No entanto, a oposição viu o elefante, sabe que está do tamanho de uma montanha e continua operando como se o Brasil fosse aquela democracia de pouco tempo atrás. Talvez seja a síndrome da normalidade. Enquanto saboreia a liderança nas pesquisas, Lula viaja o país e negocia apoio para o segundo turno. Ciro Gomes, do PDT, já contratou marqueteiro. Os tucanos estão em pé de guerra para escolher seu candidato nas prévias do fim do ano. Cada um vai cuidando dos seus interesses eleitorais e partidários, acreditando que o país poderá eleger um novo presidente em outubro de 2022 e empossá-lo em janeiro de 2023.

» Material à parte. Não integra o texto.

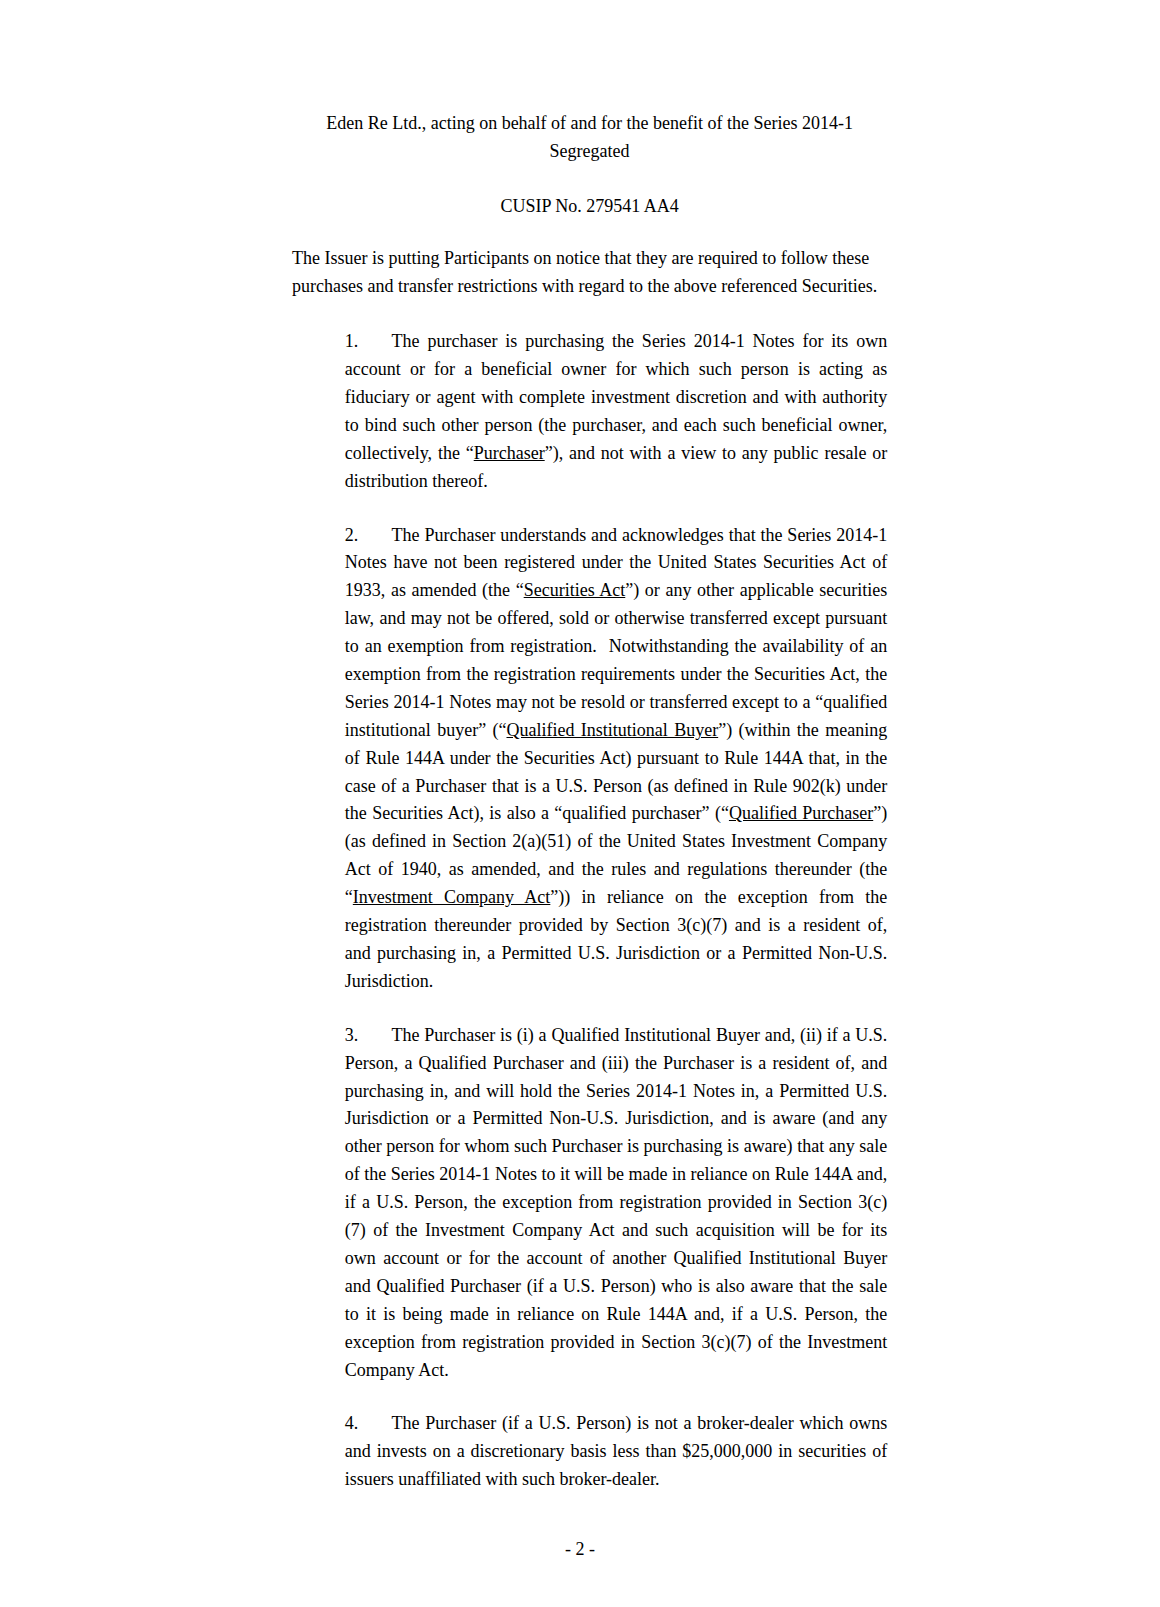Eden Re Ltd., acting on behalf of and for the benefit of the Series 2014-1 Segregated CUSIP No. 279541 AA4
The Issuer is putting Participants on notice that they are required to follow these purchases and transfer restrictions with regard to the above referenced Securities.
1. The purchaser is purchasing the Series 2014-1 Notes for its own account or for a beneficial owner for which such person is acting as fiduciary or agent with complete investment discretion and with authority to bind such other person (the purchaser, and each such beneficial owner, collectively, the “Purchaser”), and not with a view to any public resale or distribution thereof.
2. The Purchaser understands and acknowledges that the Series 2014-1 Notes have not been registered under the United States Securities Act of 1933, as amended (the “Securities Act”) or any other applicable securities law, and may not be offered, sold or otherwise transferred except pursuant to an exemption from registration. Notwithstanding the availability of an exemption from the registration requirements under the Securities Act, the Series 2014-1 Notes may not be resold or transferred except to a “qualified institutional buyer” (“Qualified Institutional Buyer”) (within the meaning of Rule 144A under the Securities Act) pursuant to Rule 144A that, in the case of a Purchaser that is a U.S. Person (as defined in Rule 902(k) under the Securities Act), is also a “qualified purchaser” (“Qualified Purchaser”) (as defined in Section 2(a)(51) of the United States Investment Company Act of 1940, as amended, and the rules and regulations thereunder (the “Investment Company Act”)) in reliance on the exception from the registration thereunder provided by Section 3(c)(7) and is a resident of, and purchasing in, a Permitted U.S. Jurisdiction or a Permitted Non-U.S. Jurisdiction.
3. The Purchaser is (i) a Qualified Institutional Buyer and, (ii) if a U.S. Person, a Qualified Purchaser and (iii) the Purchaser is a resident of, and purchasing in, and will hold the Series 2014-1 Notes in, a Permitted U.S. Jurisdiction or a Permitted Non-U.S. Jurisdiction, and is aware (and any other person for whom such Purchaser is purchasing is aware) that any sale of the Series 2014-1 Notes to it will be made in reliance on Rule 144A and, if a U.S. Person, the exception from registration provided in Section 3(c)(7) of the Investment Company Act and such acquisition will be for its own account or for the account of another Qualified Institutional Buyer and Qualified Purchaser (if a U.S. Person) who is also aware that the sale to it is being made in reliance on Rule 144A and, if a U.S. Person, the exception from registration provided in Section 3(c)(7) of the Investment Company Act.
4. The Purchaser (if a U.S. Person) is not a broker-dealer which owns and invests on a discretionary basis less than $25,000,000 in securities of issuers unaffiliated with such broker-dealer.
- 2 -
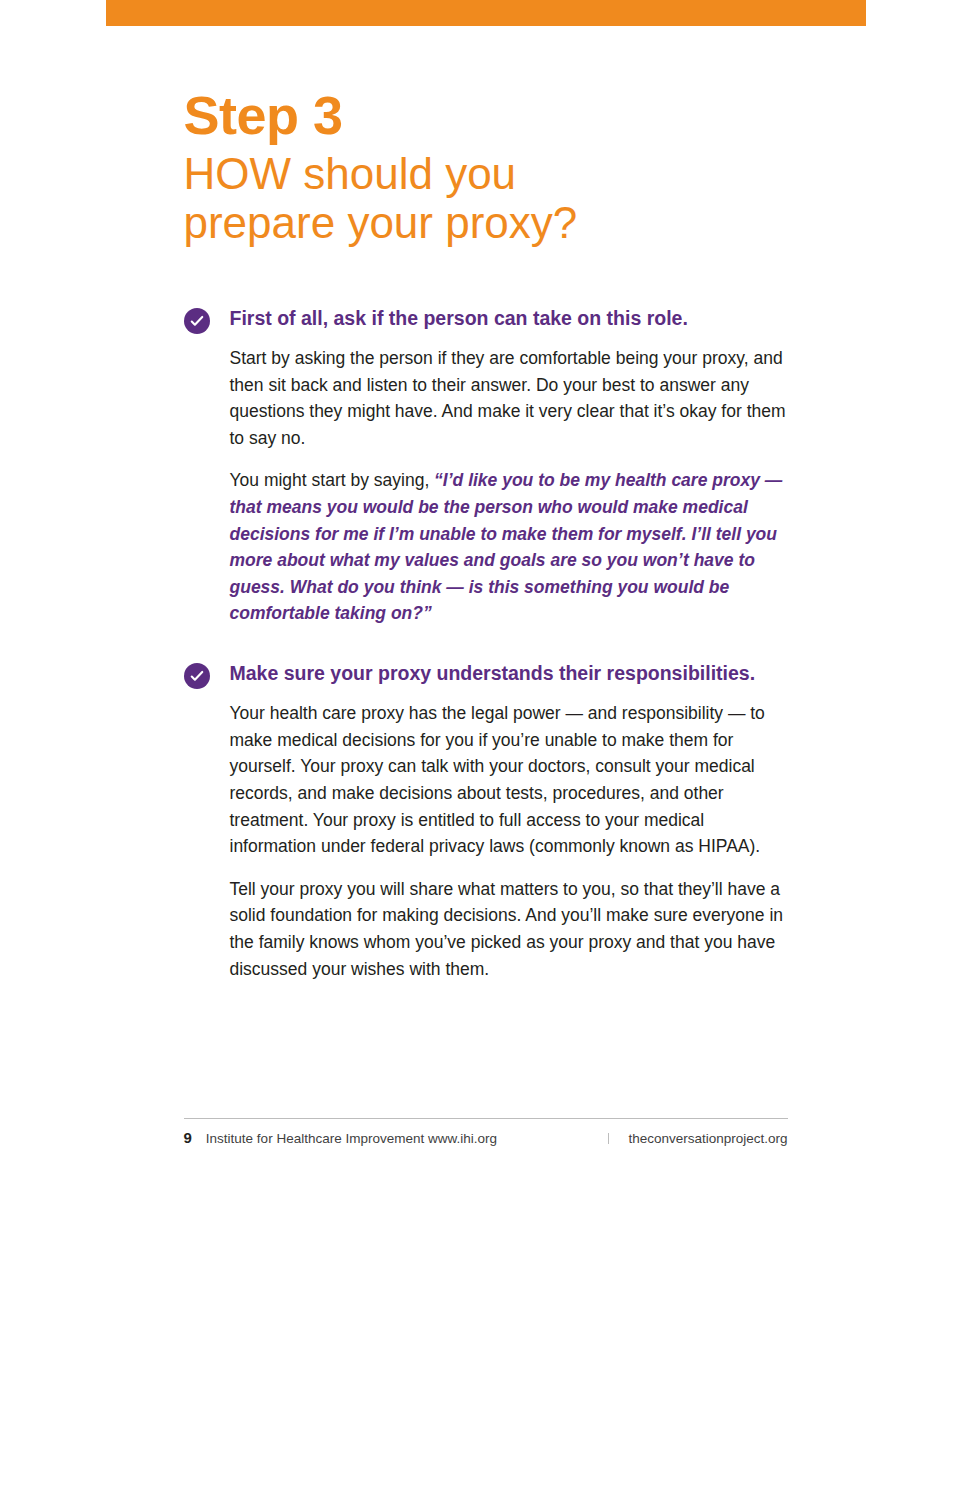Step 3 HOW should you
prepare your proxy?
First of all, ask if the person can take on this role.
Start by asking the person if they are comfortable being your proxy, and then sit back and listen to their answer. Do your best to answer any questions they might have. And make it very clear that it’s okay for them to say no.
You might start by saying, “I’d like you to be my health care proxy — that means you would be the person who would make medical decisions for me if I’m unable to make them for myself. I’ll tell you more about what my values and goals are so you won’t have to guess. What do you think — is this something you would be comfortable taking on?”
Make sure your proxy understands their responsibilities.
Your health care proxy has the legal power — and responsibility — to make medical decisions for you if you’re unable to make them for yourself. Your proxy can talk with your doctors, consult your medical records, and make decisions about tests, procedures, and other treatment. Your proxy is entitled to full access to your medical information under federal privacy laws (commonly known as HIPAA).
Tell your proxy you will share what matters to you, so that they’ll have a solid foundation for making decisions. And you’ll make sure everyone in the family knows whom you’ve picked as your proxy and that you have discussed your wishes with them.
9 Institute for Healthcare Improvement www.ihi.org theconversationproject.org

No dia 16 de junho, uma penca de líderes partidários fez uma reunião para discutir uma “candidatura de centro”. Estavam lá gente do PSDB, do DEM, do PV, do Cidadania, do Podemos, do MDB e do SD. Não chegaram a conclusão nenhuma, mas almoçaram em torno de um consenso: é preciso encontrar um nome para romper com a polarização do “bolsopetismo”. O Novo, que não estava no encontro, faz o mesmo discurso. Depois que João Amoêdo desistiu de ser candidato, a legenda mandou dizer que continua “trabalhando na construção de uma alternativa ao bolsopetismo para 2022”. Os líderes desses partidos habitam o mesmo planeta que os brasileiros e os venezuelanos, mas não conseguem superar a esparrela de que o problema do Brasil é o “bolsopetismo”. Isso é conversa fiada de quem continua intubado pela patologia do antipetismo. O problema do Brasil é a morte lenta, gradual e segura da democracia.
A busca pela “terceira via” não é uma tolice porque seu candidato está destinado a perder nas urnas. Pode até ganhar. É uma tolice porque é mais fácil vencer do que tomar posse. Seus defensores ainda vivem a fantasia de que Bolsonaro está no poder como um dique contra o PT, apenas contra o PT. Imaginam que, se o vencedor de 2022 for qualquer outro nome que não Lula, o candidato Bolsonaro, civilizada e democraticamente, passa a faixa ao futuro presidente. No rumo que as coisas vão, e as coisas não param de ir nesse rumo, Bolsonaro não passa a faixa para ninguém. É possível que só um candidato apoiado por uma vigorosa frente democrática, sólida e ampla, tenha condições (e olhe lá) de ganhar e tomar posse. Uma frente ampla mesmo, no manual de Israel.
Quem pensa que bastará juntar o conjunto dos democratas no segundo turno, formando uma aliança de ocasião, talvez esteja acreditando que o elefante de Krylov foi passear na Cornualha. Não foi. Ele está aqui, robusto como uma montanha. Sentado aí do seu lado e debochando de políticos do tamanho da cabeça de um alfinete.